Exhibition recalls shop windows of Communist era

0:00
/
0:00

An exhibition of photographs of Communist-era shop windows called Nakupuji, or I Shop, has just opened at Prague's Galerie Vaclava Spaly. The photos were taken in Czechoslovakia and elsewhere in the Eastern Bloc in the mid- to late-1980s (and Russia in 1990) and represent a vivid and informative record of their time. The man who created them, Canadian-American photographer David Hlynsky, was in town for the exhibition opening, and I asked him 'why shop windows?'

"I was born and raised in North America in a highly, overly-stimulated environment of advertising and fantasy, sexual seduction; all of my life I've lived in this extreme fantasy-land of materialism. When I came to Prague at first in 1996 and then continued to travel I found a landscape, an urban landscape, that was much more simple.

"These pictures were surprising to me. They gave me relief from the fantasy, but they also signified a very simple inventory of the kinds of products that East Bloc citizens needed, which were the same as what we needed in the West. But there was a great difference in the way they were presented, and that's what I started to notice - the difference."
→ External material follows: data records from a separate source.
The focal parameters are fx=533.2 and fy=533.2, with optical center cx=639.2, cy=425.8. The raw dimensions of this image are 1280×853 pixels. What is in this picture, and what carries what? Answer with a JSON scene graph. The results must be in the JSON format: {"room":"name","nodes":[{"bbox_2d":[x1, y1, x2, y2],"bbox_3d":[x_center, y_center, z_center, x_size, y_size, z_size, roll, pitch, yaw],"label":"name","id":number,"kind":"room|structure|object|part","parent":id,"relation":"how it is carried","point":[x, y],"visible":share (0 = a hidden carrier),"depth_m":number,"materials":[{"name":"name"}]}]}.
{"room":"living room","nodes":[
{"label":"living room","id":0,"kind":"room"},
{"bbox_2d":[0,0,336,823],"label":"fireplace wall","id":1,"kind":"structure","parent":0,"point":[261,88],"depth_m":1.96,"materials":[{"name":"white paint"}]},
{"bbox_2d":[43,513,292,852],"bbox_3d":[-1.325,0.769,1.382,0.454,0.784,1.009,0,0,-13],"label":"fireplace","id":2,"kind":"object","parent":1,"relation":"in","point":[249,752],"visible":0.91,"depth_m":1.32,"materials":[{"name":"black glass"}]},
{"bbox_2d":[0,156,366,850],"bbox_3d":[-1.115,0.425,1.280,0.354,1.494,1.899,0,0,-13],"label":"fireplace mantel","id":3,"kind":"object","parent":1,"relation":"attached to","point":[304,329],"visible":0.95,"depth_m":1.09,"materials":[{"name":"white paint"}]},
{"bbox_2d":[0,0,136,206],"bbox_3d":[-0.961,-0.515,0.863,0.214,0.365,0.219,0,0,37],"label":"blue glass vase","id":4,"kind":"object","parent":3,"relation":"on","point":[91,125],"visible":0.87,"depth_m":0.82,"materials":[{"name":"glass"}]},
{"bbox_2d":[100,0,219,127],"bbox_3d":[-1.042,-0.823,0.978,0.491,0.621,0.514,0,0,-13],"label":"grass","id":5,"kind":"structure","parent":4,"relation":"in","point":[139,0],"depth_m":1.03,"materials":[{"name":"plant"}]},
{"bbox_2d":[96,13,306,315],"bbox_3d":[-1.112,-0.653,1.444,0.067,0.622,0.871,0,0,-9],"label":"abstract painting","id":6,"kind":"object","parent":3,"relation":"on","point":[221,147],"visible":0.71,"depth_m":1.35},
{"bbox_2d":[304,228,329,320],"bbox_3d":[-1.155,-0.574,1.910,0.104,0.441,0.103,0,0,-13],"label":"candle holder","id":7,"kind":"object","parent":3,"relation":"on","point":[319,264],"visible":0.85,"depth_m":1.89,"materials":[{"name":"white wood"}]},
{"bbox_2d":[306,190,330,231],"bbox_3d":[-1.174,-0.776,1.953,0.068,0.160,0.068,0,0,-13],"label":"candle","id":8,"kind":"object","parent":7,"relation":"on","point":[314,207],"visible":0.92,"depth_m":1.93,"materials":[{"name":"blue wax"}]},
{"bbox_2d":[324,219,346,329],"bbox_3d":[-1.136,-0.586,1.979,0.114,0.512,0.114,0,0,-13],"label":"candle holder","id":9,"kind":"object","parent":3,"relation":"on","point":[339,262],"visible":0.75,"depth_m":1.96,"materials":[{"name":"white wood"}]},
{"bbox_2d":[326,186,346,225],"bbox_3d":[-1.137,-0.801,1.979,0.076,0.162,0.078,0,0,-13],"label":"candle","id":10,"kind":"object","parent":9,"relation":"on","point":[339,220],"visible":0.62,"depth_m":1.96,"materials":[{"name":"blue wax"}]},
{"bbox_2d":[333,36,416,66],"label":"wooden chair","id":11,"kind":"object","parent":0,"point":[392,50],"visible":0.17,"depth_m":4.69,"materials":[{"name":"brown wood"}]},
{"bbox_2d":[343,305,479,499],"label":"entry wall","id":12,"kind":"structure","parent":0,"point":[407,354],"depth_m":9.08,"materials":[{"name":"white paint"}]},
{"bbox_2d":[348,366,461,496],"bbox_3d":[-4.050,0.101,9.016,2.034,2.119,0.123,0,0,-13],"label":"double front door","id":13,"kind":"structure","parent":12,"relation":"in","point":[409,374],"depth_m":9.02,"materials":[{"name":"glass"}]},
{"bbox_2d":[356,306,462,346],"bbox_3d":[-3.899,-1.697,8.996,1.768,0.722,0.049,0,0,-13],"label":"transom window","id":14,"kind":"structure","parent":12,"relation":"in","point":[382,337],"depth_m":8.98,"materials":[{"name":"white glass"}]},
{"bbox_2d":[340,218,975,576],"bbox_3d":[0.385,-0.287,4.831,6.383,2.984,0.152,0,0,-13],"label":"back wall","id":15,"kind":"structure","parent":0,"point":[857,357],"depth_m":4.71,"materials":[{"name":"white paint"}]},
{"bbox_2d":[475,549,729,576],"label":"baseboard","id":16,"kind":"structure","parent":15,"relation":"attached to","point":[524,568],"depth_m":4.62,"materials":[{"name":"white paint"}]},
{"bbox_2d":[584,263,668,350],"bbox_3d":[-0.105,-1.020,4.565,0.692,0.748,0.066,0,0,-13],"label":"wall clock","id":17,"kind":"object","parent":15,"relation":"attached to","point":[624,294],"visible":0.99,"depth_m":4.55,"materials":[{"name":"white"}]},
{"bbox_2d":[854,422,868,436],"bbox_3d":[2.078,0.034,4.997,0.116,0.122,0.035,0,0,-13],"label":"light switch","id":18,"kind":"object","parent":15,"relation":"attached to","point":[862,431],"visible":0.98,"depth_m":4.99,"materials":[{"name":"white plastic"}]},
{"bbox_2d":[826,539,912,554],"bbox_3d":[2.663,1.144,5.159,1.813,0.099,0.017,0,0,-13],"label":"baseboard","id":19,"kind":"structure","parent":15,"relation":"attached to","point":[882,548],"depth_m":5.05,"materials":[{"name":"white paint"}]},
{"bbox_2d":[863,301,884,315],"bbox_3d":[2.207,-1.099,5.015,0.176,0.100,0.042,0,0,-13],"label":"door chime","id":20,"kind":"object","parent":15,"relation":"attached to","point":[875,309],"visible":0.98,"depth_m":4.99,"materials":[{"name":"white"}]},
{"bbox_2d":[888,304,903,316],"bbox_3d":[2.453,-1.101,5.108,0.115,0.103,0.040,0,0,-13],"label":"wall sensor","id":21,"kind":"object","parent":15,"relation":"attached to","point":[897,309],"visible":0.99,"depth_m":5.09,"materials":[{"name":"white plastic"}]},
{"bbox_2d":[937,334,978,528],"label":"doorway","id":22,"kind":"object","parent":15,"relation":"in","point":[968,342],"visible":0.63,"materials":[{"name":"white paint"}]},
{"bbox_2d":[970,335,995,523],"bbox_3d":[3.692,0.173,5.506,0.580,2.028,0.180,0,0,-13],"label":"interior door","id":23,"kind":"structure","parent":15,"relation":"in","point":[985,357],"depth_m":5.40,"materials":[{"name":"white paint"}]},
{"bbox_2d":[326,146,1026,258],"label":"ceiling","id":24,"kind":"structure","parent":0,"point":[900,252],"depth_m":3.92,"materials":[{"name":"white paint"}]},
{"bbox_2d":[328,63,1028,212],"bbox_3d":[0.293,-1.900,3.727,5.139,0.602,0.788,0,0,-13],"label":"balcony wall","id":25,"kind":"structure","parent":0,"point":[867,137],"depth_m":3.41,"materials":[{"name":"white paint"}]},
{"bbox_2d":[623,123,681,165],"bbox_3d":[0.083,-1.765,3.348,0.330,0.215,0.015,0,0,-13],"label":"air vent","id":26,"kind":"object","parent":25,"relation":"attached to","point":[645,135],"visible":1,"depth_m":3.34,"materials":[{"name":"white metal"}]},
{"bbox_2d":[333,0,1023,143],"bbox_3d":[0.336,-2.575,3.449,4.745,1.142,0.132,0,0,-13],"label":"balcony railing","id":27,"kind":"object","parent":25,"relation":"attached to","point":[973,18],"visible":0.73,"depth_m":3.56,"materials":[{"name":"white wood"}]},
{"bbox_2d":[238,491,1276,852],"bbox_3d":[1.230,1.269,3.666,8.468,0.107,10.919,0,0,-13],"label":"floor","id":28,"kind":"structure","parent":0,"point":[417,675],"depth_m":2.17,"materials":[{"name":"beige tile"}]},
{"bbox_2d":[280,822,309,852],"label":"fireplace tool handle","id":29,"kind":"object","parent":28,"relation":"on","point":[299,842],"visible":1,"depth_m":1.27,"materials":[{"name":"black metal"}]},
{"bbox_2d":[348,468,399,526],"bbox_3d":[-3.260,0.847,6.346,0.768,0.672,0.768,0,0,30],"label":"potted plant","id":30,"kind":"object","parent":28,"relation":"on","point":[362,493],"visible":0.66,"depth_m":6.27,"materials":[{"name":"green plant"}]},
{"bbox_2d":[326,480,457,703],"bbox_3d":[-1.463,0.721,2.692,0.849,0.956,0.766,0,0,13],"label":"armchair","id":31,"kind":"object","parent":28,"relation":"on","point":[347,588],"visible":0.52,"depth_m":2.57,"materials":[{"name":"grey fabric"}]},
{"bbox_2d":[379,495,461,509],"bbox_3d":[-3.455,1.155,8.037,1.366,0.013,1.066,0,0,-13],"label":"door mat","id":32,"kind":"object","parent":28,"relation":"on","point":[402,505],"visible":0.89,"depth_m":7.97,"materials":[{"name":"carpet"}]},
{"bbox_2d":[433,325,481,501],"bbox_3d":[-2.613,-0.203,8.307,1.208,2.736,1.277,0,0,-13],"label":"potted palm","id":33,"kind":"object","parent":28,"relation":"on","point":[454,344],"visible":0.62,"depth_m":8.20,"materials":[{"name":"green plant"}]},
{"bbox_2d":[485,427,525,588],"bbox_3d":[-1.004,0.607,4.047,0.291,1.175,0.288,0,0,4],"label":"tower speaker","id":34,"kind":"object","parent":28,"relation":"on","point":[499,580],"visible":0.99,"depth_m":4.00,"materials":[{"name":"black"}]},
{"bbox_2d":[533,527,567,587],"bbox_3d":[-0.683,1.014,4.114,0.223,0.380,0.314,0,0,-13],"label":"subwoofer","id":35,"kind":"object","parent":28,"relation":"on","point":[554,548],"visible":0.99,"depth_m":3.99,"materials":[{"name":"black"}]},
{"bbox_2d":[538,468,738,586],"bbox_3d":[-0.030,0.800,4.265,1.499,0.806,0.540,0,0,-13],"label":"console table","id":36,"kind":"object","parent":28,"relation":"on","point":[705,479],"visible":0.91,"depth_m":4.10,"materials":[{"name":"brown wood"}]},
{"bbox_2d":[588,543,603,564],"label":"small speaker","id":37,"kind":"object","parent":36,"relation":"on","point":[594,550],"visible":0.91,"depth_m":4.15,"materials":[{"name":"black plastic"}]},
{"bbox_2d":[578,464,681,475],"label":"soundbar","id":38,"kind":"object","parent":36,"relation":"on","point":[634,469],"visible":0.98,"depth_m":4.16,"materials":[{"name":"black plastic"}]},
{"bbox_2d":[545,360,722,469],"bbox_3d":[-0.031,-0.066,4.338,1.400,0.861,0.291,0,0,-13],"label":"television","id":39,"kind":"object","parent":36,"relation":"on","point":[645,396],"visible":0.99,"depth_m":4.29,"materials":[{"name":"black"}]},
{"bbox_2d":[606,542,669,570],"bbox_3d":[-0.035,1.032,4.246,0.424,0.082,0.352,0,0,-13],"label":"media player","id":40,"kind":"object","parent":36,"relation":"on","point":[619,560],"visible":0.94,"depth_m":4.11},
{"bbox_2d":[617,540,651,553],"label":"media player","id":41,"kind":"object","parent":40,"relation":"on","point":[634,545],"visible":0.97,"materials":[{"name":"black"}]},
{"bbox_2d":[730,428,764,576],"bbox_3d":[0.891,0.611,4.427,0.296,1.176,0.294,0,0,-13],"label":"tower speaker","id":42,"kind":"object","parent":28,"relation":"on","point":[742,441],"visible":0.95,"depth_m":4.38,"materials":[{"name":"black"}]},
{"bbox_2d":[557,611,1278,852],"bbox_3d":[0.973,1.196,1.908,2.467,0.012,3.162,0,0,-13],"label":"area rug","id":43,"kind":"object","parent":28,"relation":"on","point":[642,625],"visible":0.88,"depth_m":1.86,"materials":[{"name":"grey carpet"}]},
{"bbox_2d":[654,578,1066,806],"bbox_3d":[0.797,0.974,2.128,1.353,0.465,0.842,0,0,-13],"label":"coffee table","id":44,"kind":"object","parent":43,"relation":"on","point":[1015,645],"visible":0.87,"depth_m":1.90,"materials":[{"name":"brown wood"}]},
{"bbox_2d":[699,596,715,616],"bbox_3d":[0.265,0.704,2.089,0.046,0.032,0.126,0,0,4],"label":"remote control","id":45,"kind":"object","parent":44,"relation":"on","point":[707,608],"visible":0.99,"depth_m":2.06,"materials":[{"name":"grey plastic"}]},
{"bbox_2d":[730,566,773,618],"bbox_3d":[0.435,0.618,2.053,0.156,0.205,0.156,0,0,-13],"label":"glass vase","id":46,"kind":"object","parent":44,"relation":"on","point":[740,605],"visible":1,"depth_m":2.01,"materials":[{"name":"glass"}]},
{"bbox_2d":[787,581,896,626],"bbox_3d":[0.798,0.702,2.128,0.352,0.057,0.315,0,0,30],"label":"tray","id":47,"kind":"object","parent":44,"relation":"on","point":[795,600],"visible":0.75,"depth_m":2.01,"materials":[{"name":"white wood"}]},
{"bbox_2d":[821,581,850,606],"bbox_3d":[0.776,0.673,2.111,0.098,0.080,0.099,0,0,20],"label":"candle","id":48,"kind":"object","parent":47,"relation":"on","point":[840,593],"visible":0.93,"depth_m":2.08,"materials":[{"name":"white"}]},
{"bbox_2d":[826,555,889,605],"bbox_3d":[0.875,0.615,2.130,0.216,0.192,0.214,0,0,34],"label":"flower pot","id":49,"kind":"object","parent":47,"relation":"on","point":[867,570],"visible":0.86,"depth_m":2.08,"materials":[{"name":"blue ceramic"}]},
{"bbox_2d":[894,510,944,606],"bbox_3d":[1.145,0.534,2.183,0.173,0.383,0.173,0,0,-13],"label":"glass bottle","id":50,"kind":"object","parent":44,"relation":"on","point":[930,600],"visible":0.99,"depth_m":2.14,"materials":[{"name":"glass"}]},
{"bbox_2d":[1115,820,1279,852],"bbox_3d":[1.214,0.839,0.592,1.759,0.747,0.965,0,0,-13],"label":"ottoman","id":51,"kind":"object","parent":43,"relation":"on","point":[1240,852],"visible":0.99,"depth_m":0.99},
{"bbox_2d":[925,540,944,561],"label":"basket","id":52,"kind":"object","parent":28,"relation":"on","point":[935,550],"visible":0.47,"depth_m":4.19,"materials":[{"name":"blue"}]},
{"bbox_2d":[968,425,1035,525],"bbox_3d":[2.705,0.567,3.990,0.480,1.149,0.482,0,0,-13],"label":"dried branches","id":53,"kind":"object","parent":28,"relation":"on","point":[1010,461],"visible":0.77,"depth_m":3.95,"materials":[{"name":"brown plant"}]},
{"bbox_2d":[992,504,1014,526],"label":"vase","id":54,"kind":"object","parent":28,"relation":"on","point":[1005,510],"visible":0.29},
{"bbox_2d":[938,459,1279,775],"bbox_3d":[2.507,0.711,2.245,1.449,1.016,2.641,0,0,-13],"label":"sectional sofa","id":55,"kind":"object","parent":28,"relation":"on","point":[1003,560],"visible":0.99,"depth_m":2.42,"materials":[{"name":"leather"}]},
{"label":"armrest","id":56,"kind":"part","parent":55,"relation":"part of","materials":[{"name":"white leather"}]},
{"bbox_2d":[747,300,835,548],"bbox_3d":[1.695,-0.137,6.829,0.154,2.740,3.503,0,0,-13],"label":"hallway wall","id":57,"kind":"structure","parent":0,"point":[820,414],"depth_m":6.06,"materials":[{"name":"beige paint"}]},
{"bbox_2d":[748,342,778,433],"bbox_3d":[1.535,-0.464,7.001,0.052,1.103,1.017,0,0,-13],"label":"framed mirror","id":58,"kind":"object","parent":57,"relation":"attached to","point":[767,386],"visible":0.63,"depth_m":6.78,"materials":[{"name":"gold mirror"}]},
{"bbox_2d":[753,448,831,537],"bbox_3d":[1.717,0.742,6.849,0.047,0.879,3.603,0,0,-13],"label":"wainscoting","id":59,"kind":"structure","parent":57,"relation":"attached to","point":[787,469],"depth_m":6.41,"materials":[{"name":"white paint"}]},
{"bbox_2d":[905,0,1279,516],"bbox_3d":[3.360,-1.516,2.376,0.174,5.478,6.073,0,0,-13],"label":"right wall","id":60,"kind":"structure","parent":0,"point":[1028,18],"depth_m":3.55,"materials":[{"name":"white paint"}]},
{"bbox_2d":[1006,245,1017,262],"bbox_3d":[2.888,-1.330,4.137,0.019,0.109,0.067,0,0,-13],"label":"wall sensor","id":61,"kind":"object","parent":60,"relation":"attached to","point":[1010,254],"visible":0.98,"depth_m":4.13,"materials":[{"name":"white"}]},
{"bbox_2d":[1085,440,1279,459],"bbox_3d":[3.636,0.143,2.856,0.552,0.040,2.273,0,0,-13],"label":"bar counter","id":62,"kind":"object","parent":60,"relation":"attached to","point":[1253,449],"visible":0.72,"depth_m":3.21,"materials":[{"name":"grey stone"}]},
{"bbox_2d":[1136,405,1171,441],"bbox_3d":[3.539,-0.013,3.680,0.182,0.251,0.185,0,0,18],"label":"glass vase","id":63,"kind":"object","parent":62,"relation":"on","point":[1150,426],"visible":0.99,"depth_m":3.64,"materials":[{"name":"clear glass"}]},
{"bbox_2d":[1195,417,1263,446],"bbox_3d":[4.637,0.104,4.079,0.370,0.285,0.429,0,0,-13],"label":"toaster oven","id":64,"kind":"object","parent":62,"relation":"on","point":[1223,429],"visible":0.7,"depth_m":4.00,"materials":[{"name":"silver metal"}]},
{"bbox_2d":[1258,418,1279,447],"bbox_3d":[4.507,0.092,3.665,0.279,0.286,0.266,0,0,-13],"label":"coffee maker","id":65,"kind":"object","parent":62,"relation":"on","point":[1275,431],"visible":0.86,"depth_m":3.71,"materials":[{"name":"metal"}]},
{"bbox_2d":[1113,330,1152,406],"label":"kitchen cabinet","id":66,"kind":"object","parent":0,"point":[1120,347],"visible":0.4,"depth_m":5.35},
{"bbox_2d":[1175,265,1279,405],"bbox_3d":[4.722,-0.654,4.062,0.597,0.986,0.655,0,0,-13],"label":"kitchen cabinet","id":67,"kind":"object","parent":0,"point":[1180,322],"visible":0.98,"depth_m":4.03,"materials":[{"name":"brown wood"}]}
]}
What about the actual design you see in a lot of these Communist-era shop windows - it looks quite kitschy now, but do you think some of the design has value?
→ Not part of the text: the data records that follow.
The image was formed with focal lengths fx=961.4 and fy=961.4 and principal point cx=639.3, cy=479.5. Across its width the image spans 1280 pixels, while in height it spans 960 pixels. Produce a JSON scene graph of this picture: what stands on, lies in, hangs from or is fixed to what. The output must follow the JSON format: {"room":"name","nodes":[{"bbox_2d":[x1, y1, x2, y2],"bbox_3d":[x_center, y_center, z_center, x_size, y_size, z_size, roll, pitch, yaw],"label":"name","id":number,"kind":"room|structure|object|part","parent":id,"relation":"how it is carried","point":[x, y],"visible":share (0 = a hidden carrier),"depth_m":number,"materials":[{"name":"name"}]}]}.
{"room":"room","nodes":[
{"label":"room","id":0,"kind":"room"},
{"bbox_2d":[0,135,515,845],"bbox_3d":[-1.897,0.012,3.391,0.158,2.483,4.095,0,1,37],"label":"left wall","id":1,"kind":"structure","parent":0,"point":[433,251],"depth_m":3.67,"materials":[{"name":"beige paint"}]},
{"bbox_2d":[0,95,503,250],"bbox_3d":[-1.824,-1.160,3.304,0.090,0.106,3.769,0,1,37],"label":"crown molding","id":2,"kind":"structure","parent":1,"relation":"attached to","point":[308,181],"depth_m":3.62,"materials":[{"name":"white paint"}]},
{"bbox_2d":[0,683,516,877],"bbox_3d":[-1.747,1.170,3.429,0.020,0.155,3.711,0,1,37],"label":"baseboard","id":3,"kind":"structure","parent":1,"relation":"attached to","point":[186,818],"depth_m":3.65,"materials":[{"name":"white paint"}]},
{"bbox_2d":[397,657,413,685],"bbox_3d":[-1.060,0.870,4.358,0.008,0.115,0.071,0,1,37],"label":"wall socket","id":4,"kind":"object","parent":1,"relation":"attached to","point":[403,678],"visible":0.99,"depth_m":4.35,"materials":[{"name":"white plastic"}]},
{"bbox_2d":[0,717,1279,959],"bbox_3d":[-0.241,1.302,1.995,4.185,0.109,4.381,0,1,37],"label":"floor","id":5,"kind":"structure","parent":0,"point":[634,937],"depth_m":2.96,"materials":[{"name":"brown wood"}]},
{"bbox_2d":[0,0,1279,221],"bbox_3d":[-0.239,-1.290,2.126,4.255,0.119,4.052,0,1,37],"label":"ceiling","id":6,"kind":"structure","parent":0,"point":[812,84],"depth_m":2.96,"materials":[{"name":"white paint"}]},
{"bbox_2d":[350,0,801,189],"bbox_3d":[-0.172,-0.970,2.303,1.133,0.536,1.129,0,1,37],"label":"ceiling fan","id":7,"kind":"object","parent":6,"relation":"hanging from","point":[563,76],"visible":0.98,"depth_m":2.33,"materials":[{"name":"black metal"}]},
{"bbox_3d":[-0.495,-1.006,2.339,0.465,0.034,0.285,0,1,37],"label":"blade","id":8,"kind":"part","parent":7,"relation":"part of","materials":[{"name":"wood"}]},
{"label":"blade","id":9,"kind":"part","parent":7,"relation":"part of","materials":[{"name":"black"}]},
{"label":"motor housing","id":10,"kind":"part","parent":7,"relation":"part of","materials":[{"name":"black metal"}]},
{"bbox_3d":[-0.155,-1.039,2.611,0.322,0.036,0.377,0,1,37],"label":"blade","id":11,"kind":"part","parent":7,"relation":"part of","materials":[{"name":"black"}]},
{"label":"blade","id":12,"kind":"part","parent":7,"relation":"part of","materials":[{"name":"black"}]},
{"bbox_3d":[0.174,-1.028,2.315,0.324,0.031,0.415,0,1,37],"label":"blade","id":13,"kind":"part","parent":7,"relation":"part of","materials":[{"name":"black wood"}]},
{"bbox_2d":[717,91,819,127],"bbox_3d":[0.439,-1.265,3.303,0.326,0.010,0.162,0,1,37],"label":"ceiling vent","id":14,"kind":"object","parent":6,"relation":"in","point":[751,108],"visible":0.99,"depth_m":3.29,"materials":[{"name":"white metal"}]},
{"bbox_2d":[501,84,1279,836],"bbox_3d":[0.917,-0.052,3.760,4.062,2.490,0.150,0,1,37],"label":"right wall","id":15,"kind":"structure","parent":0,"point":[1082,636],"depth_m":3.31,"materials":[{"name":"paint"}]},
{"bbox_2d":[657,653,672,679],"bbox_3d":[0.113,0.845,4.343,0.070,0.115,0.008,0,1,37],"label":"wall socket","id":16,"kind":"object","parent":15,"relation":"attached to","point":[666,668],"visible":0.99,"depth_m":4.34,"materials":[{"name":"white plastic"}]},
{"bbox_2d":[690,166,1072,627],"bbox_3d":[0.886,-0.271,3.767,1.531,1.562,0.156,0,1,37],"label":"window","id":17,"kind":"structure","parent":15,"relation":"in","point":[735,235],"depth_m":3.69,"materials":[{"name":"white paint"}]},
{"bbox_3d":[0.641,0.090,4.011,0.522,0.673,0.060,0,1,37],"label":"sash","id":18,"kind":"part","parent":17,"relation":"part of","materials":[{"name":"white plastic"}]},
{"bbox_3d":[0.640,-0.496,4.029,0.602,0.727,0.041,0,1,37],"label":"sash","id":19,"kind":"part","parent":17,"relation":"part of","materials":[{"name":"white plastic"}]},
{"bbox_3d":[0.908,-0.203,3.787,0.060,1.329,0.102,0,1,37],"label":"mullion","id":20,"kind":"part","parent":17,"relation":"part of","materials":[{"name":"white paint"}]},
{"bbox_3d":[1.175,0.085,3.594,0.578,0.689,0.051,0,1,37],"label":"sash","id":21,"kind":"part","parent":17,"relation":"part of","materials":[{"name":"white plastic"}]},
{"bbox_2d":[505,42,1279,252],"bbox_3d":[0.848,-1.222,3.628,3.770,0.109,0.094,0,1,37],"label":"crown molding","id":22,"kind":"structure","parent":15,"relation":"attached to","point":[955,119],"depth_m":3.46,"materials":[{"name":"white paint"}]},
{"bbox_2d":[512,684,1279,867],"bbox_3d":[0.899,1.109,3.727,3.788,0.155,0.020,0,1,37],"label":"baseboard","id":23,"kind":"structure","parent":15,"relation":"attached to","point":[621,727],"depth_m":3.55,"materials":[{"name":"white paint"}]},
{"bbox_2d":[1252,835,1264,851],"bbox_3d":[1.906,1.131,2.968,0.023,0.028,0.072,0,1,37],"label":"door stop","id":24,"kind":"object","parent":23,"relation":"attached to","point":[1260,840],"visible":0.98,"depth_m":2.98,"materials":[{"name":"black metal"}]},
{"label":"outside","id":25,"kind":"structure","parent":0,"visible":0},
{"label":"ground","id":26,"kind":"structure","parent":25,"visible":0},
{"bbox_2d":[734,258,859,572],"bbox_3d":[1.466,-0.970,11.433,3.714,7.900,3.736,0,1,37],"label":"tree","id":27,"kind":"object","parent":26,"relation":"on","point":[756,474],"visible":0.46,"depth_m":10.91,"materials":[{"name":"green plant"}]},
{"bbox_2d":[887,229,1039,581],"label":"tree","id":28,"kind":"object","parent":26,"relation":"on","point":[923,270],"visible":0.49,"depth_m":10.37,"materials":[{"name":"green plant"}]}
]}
"I think the design certainly has artistic value and design value. The difference that I see between the East Bloc windows from that period and the shop windows that I live with in my own culture is that in the West everything is branded. By branding I mean that everything has a company...fantasy attached to it.

"In these East Bloc windows it was very different, everything was simply labelled. It was only the name of what the product was, and the fantasy was stripped away."

Was it a kind of culture shock for you coming to the Eastern Bloc and seeing shops just called, for instance, 'Meat', and having almost nothing in them?

"Yes, sure it was a culture shock. It was also a culture shock after I spent a month here and went back to the West and saw this almost obscene cornucopia of goods spilling into the street, with people not seeming to care. So the culture shock went both ways."

Did you ever feel on your travels a bit lost when you couldn't buy Western products and you were reduced to eating, I don't know, very simple food, or you couldn't buy decent razor blades?

"Well, two answers to that. One is that it's very important for people to be lost sometimes. A human being who never gets lost I think suffers greatly. You have to reduce your needs sometimes just to experience your own existence.

"But I also found if I went into Poland or into Russia, or other countries and cities, if I found people on the street they almost always could help me some way. And I discovered that many of the citizens under the Communist regimes were people who knew how to collect materials in their own apartments, and many apartments were like warehouses.

"People knew each other, they knew their neighbours and they would be able to ask the neighbour for something and the neighbour would ask another neighbour and another neighbour, and finally there would be something there."

By the way, his surname may sound Czech but Mr Hlynsky says his ancestors probably came from Slovakia and Poland.